**Assigned task**
The answer must be an exact copy of every entry, with no pictures in it.
━━━━━ Records for this exercise
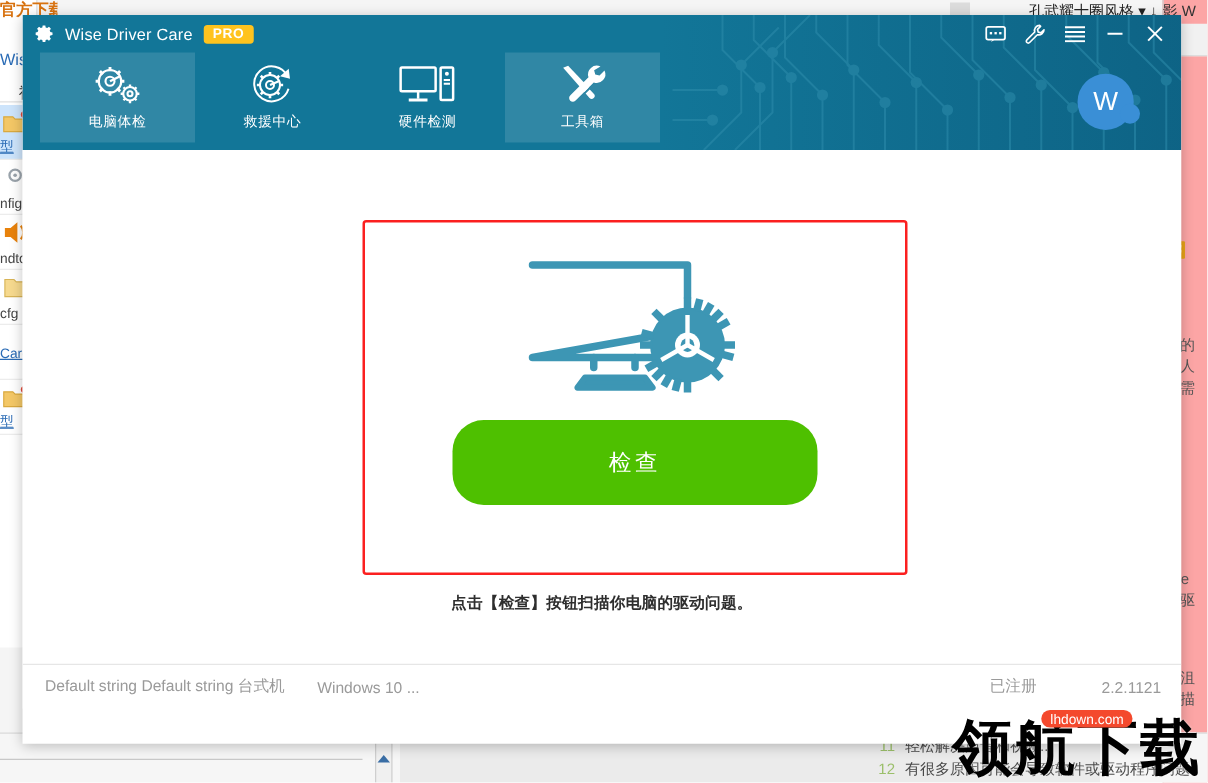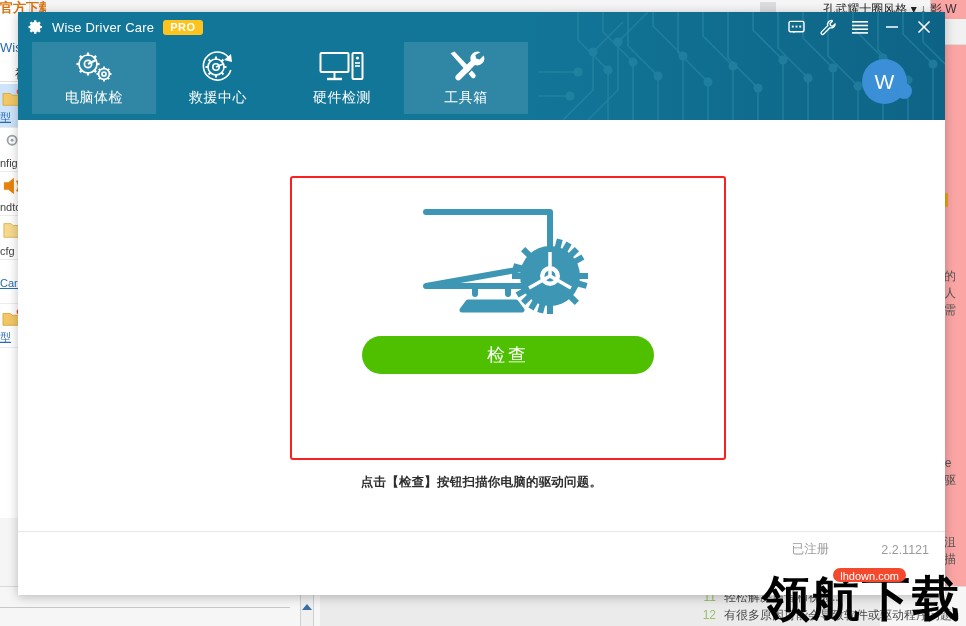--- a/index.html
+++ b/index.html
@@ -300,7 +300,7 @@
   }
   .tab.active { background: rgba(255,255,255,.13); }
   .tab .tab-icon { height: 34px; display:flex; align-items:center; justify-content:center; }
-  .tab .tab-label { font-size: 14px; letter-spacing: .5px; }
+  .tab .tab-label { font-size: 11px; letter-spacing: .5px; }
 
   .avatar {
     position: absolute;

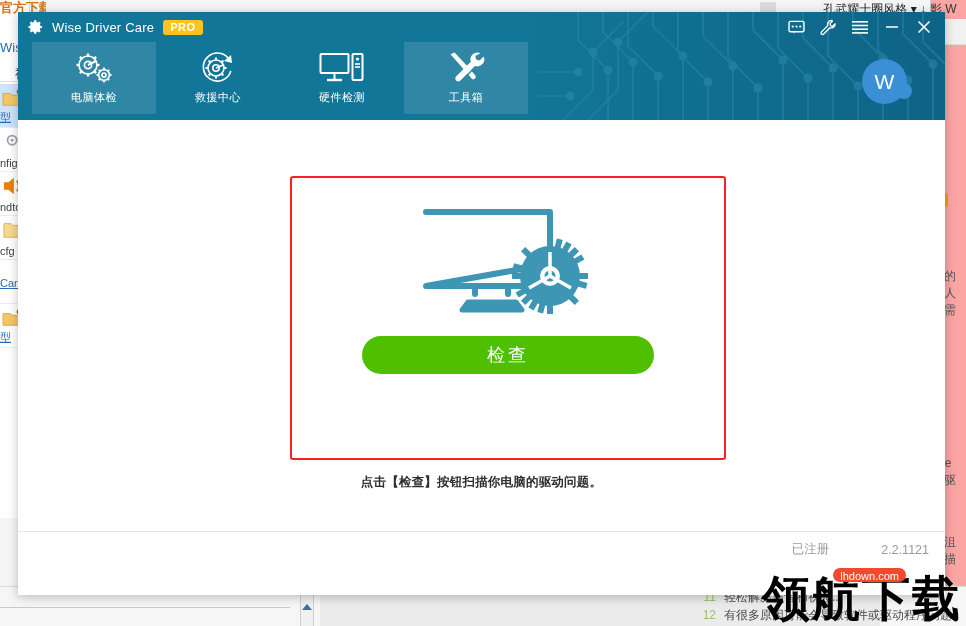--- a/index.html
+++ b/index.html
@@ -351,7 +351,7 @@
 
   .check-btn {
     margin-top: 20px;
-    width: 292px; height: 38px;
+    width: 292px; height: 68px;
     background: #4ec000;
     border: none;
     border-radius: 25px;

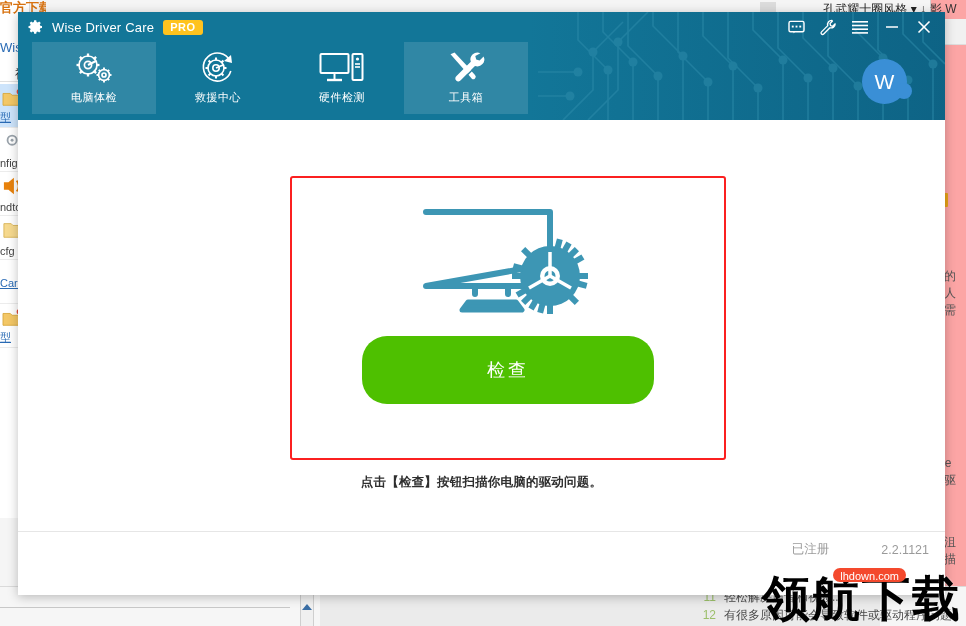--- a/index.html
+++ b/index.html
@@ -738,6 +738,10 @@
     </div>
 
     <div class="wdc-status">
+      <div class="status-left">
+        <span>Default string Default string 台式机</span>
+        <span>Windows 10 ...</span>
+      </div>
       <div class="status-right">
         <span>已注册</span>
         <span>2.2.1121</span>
━━━━━━━━━━
**Exercise answer**
--- a/index.html
+++ b/index.html
@@ -300,7 +300,7 @@
   }
   .tab.active { background: rgba(255,255,255,.13); }
   .tab .tab-icon { height: 34px; display:flex; align-items:center; justify-content:center; }
-  .tab .tab-label { font-size: 14px; letter-spacing: .5px; }
+  .tab .tab-label { font-size: 11px; letter-spacing: .5px; }
 
   .avatar {
     position: absolute;

--- a/index.html
+++ b/index.html
@@ -351,7 +351,7 @@
 
   .check-btn {
     margin-top: 20px;
-    width: 292px; height: 38px;
+    width: 292px; height: 68px;
     background: #4ec000;
     border: none;
     border-radius: 25px;

--- a/index.html
+++ b/index.html
@@ -738,6 +738,10 @@
     </div>
 
     <div class="wdc-status">
+      <div class="status-left">
+        <span>Default string Default string 台式机</span>
+        <span>Windows 10 ...</span>
+      </div>
       <div class="status-right">
         <span>已注册</span>
         <span>2.2.1121</span>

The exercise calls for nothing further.